_TEXTE D'ÉTUDE_:

---------------

Timber Timbre : Et tombent les larmes
Musique

Timber Timbre : Et tombent les larmes

Paru au début de 2009, mais réédité cet été par l’étiquette Arts & Crafts, le troisième album éponyme de Timber Timbre se révèle être l’un des plus beaux albums de l’année. Un folk blues raffiné et bouleversant.

Il y a de ces albums qui tombent à point. Le genre de disque dont, pour des raisons infiniment personnelles, la charge émotive correspond à votre état d’esprit immédiat. Prenez le troisième effort de la formation folk blues canadienne Timber Timbre, une bouée de sauvetage à laquelle je m’accroche ces derniers temps pour me relever d’un cancer qui a déclaré la guerre à ma mère cet automne. Sombre et dépouillé, le compact baigne dans un univers métaphorique où les fantômes vous prennent par la main sur le chemin du purgatoire. Cerveau derrière le projet, Taylor Kirk s’interroge sur l’espoir, la peur de la mort et ce rapport particulier qu’entretiennent patients et maladies, mais aussi celui qui unit le malade et ses proches. La flèche vient se planter droit dans le mille. Le coeur est la cible.

"J’ai composé le disque après avoir vécu avec quelqu’un de gravement malade, explique Taylor Kirk. C’est un sujet extrêmement délicat pour moi, ce qui explique toutes ces métaphores contenues dans mes textes. J’ai fait attention de ne pas trop donner de détails sur cette histoire, mais disons que pendant plusieurs années, l’hôpital est un peu devenu mon deuxième chez-moi. Et comme j’ai vécu cette épreuve dans un certain isolement, j’ai couché mes pensées sur papier. J’ai eu cette fixation sur le rapport qu’on entretenait avec la maladie. Comment le patient réagit, comment ses proches vivent la situation, comment ils interagissent avec la victime."

---------------

_ENTRÉES EXTRAITES_:
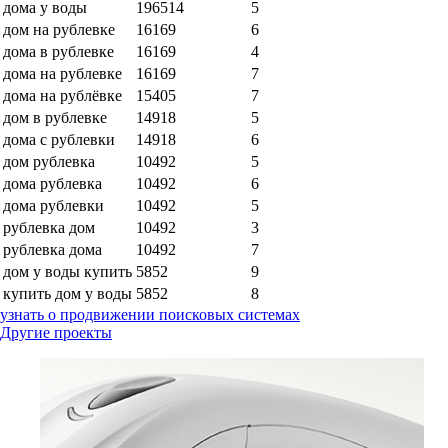
дома у воды
196514
5
дом на рублевке
16169
6
дома в рублевке
16169
4
дома на рублевке
16169
7
дома на рублёвке
15405
7
дом в рублевке
14918
5
дома с рублевки
14918
6
дом рублевка
10492
5
дома рублевка
10492
6
дома рублевки
10492
5
рублевка дом
10492
3
рублевка дома
10492
7
дом у воды купить
5852
9
купить дом у воды
5852
8
узнать о продвижении поисковых системах
Другие проекты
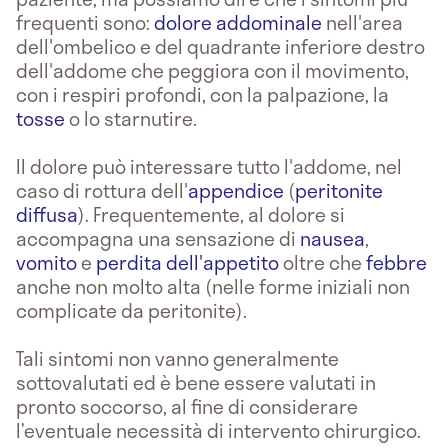
frequenti sono:
dolore addominale
nell'area
dell'ombelico e del quadrante inferiore destro
dell'addome che peggiora con il movimento,
con i respiri profondi, con la palpazione, la
tosse
o lo starnutire.
Il dolore può interessare tutto l'addome, nel
caso di rottura dell'
appendice
(
peritonite
diffusa
). Frequentemente, al dolore si
accompagna una sensazione di
nausea
,
vomito
e
perdita dell'appetito
oltre che
febbre
anche non molto alta (nelle forme iniziali non
complicate da peritonite).
Tali sintomi non vanno generalmente
sottovalutati ed è bene essere valutati in
pronto soccorso, al fine di considerare
l’eventuale necessità di intervento chirurgico.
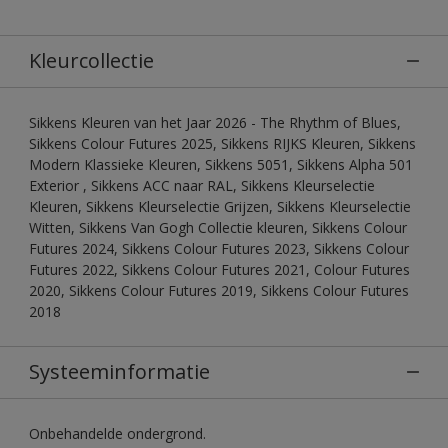
Kleurcollectie
Sikkens Kleuren van het Jaar 2026 - The Rhythm of Blues,
Sikkens Colour Futures 2025, Sikkens RIJKS Kleuren, Sikkens
Modern Klassieke Kleuren, Sikkens 5051, Sikkens Alpha 501
Exterior , Sikkens ACC naar RAL, Sikkens Kleurselectie
Kleuren, Sikkens Kleurselectie Grijzen, Sikkens Kleurselectie
Witten, Sikkens Van Gogh Collectie kleuren, Sikkens Colour
Futures 2024, Sikkens Colour Futures 2023, Sikkens Colour
Futures 2022, Sikkens Colour Futures 2021, Colour Futures
2020, Sikkens Colour Futures 2019, Sikkens Colour Futures
2018
Systeeminformatie
Onbehandelde ondergrond.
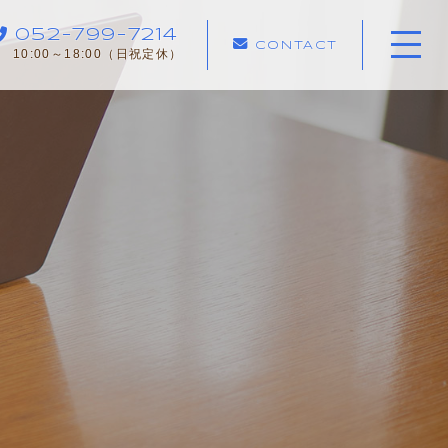
052-799-7214
CONTACT
10:00～18:00（日祝定休）
ホーム
当社について
サポートメニュー
心理相談室への
ご案内
ご予約までの流れ
よくある質問
お知らせ
コンテンツ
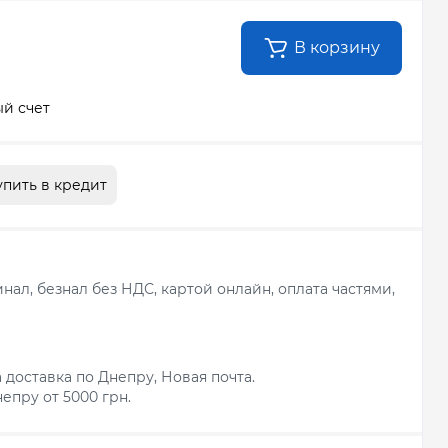
В корзину
й счет
упить в кредит
ал, безнал без НДС, картой онлайн, оплата частями,
 доставка по Днепру, Новая почта.
епру от 5000 грн.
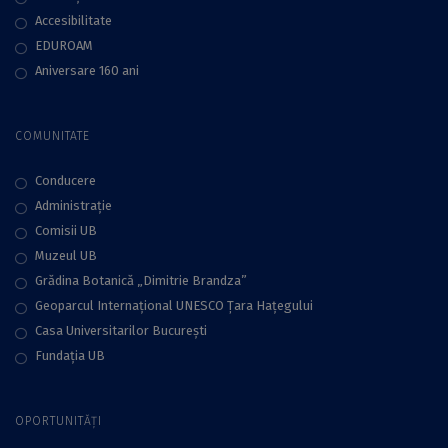
Accesibilitate
EDUROAM
Aniversare 160 ani
COMUNITATE
Conducere
Administraţie
Comisii UB
Muzeul UB
Grădina Botanică „Dimitrie Brandza”
Geoparcul Internațional UNESCO Țara Hațegului
Casa Universitarilor București
Fundaţia UB
OPORTUNITĂȚI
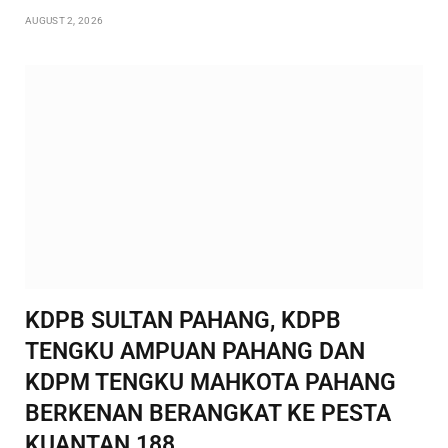
AUGUST 2, 2026
KDPB SULTAN PAHANG, KDPB
TENGKU AMPUAN PAHANG DAN
KDPM TENGKU MAHKOTA PAHANG
BERKENAN BERANGKAT KE PESTA
KUANTAN 188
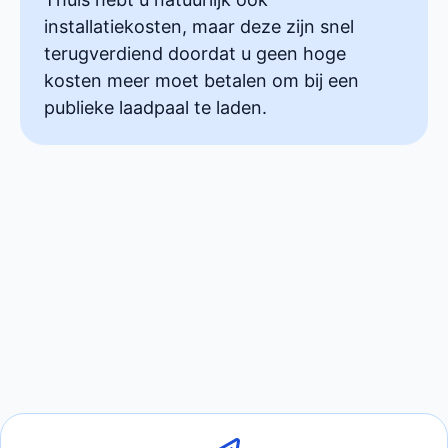
installatiekosten, maar deze zijn snel
terugverdiend doordat u geen hoge
kosten meer moet betalen om bij een
publieke laadpaal te laden.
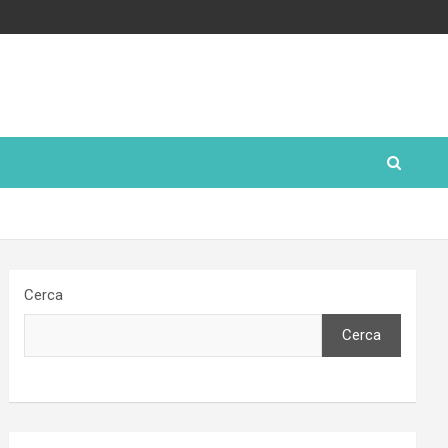
Cerca
Cerca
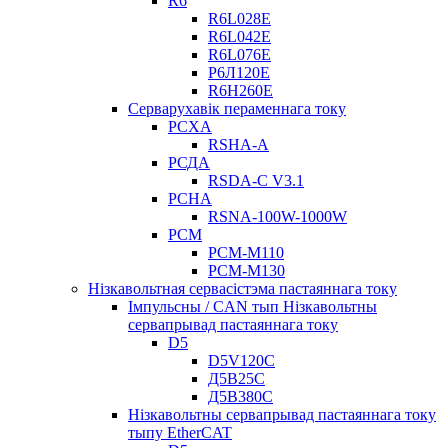
R6
R6L028E
R6L042E
R6L076E
Р6Л120Е
R6H260E
Серварухавік пераменнага току
РСХА
RSHA-A
РСДА
RSDA-C V3.1
РСНА
RSNA-100W-1000W
РСМ
РСМ-М110
РСМ-М130
Нізкавольтная сервасістэма пастаяннага току
Імпульсны / CAN тып Нізкавольтны
сервапрывад пастаяннага току
D5
D5V120C
Д5В25С
Д5В380С
Нізкавольтны сервапрывад пастаяннага току
тыпу EtherCAT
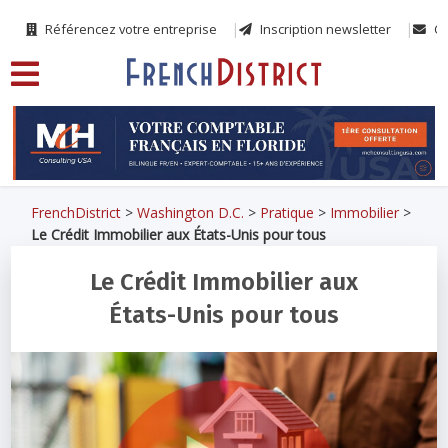
Référencez votre entreprise
Inscription newsletter
Co
FrenchDistrict
>
Washington D.C.
>
Pratique
>
Immobilier
>
Le Crédit Immobilier aux États-Unis pour tous
Le Crédit Immobilier aux
États-Unis pour tous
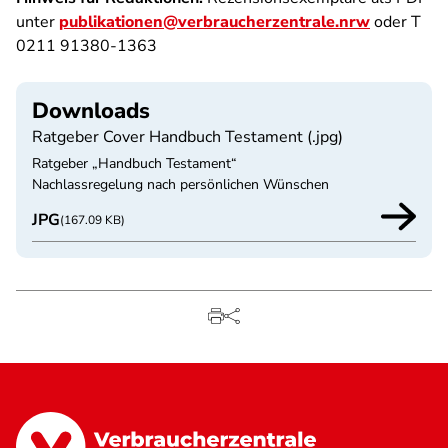
unter
publikationen@verbraucherzentrale.nrw
oder T
0211 91380-1363
Downloads
Ratgeber Cover Handbuch Testament (.jpg)
Ratgeber „Handbuch Testament“
Nachlassregelung nach persönlichen Wünschen
JPG
(167.09 KB)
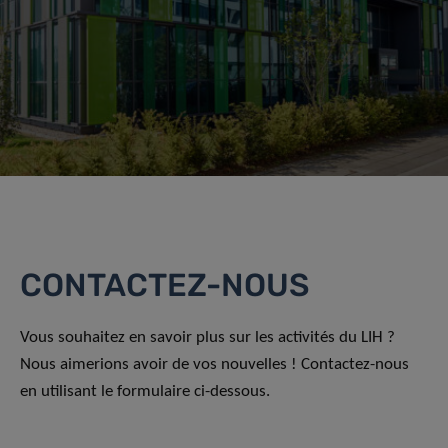
CONTACTEZ-NOUS
Vous souhaitez en savoir plus sur les activités du LIH ?
Nous aimerions avoir de vos nouvelles ! Contactez-nous
en utilisant le formulaire ci-dessous.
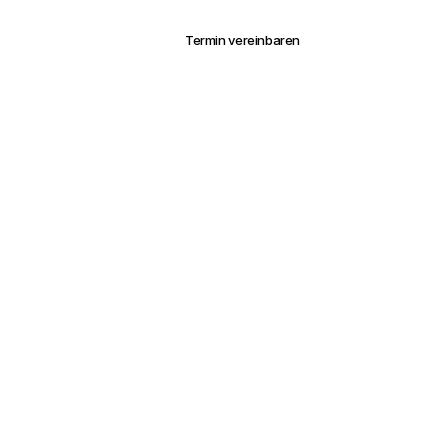
Log in
Termin vereinbaren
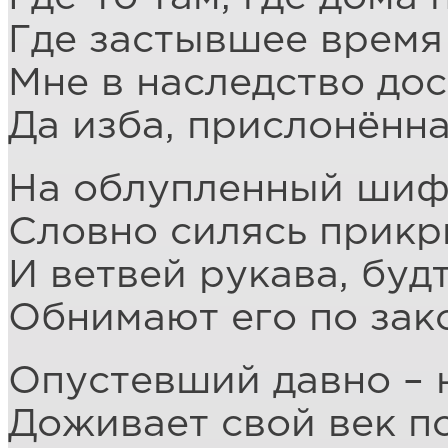
Где застывшее время 
Мне в наследство до
Да изба, прислонённа
На облупленный шифе
Словно силясь прикр
И ветвей рукава, буд
Обнимают его по зак
Опустевший давно – н
Доживает свой век п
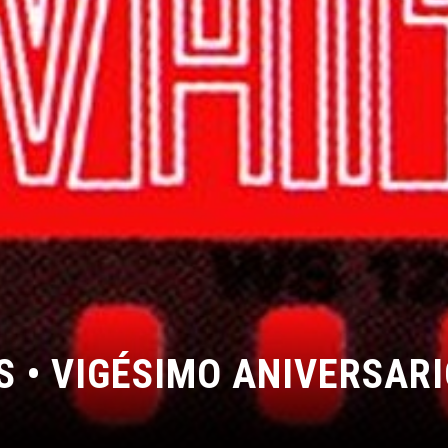
S • VIGÉSIMO ANIVERSAR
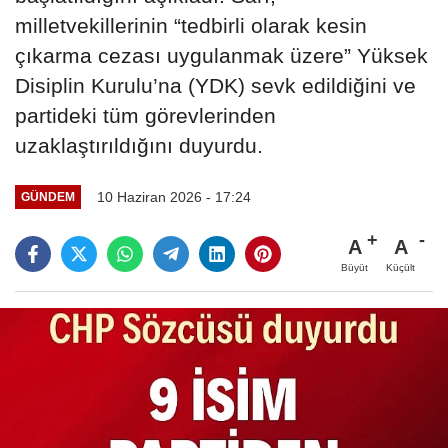
milletvekillerinin “tedbirli olarak kesin
çıkarma cezası uygulanmak üzere” Yüksek
Disiplin Kurulu’na (YDK) sevk edildiğini ve
partideki tüm görevlerinden
uzaklaştırıldığını duyurdu.
10 Haziran 2026 - 17:24
GÜNDEM
A
A
Büyüt
Küçült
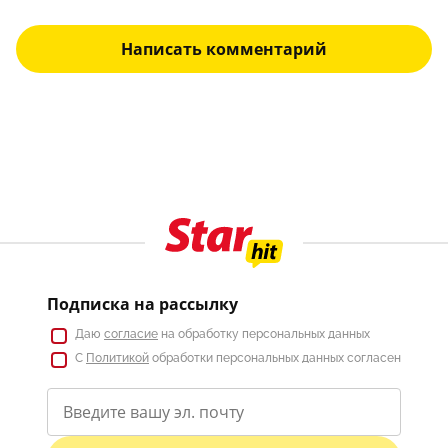
Написать комментарий
Подписка на рассылку
Даю
согласие
на обработку персональных данных
С
Политикой
обработки персональных данных согласен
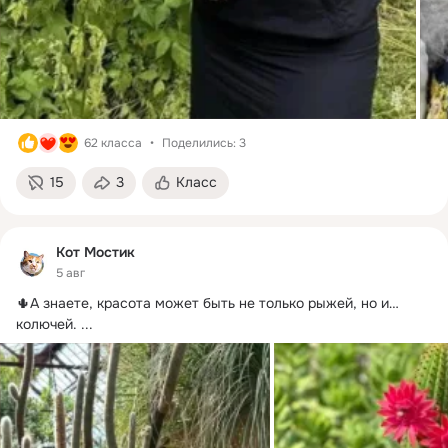
62 класса
Поделились: 3
15
3
Класс
Кот Мостик
5 авг
🌵А знаете, красота может быть не только рыжей, но и… 
колючей.
 ...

---------------

_CONSIGNE A_: Dans l'article sur l'album de Timber Timbre, relevez tous les sujets sur lesquels Taylor Kirk s'interroge, selon le paragraphe qui le présente comme le « cerveau derrière le projet ».
_CONSIGNE B_: Poursuivez l'article sur l'album de Timber Timbre après la dernière phrase de la citation de Taylor Kirk.

_RÉPONSE FINALE A_:
- l'espoir
- la peur de la mort
- le rapport particulier qu'entretiennent patients et maladies
- le rapport qui unit le malade et ses proches

_RÉPONSE FINALE B_:
Compassion, impuissance, doutes et craintes se déclinent à travers des titres comme Trouble Comes Knocking, We’ll Find Out ou I Get Low. Au service d’ambiances introspectives collées aux racines mélancoliques du folk et du blues, les sobres arrangements de guitares et d’orgues appuient une voix chaude pour une valse avec la Grande Faucheuse évoquée dans le vidéoclip de Demon Host. Capable de communiquer une émotion sincère et brute, cette voix emplie de soul s’avère la grande force de Timber Timbre (prononcez Timber Timber). On croirait y entendre un sage, une vieille âme qui a connu la misère des champs de coton. Nous avons plutôt affaire à un blanc-bec qui a grandi dans la partie rurale d’Oshawa. "Ça m’a pris beaucoup de temps avant de trouver ma voix, confie Taylor. Le blues contemporain me répugnait. Je détestais entendre ces Blancs se prendre pour des bluesmen noirs. C’est lorsque je me suis intéressé au blues plus traditionnel que j’ai commencé à ressentir toute sa puissance. J’ai donc expérimenté pour ne pas sonner comme tous ces bluesmen blancs. Je ne veux pas dire que cette recherche n’était pas naturelle, mais à un certain point, je me suis mis à utiliser ma voix de différentes façons, comme lorsqu’un comédien incarne un personnage. À la limite, ma voix est un déguisement qui, je crois, n’enlève rien à la sincérité de mes textes ou de mes chansons."

Ça, non, Taylor. Elle n’ampute en rien la sincérité de l’album et décuple plutôt l’aspect poignant. Parole de fan.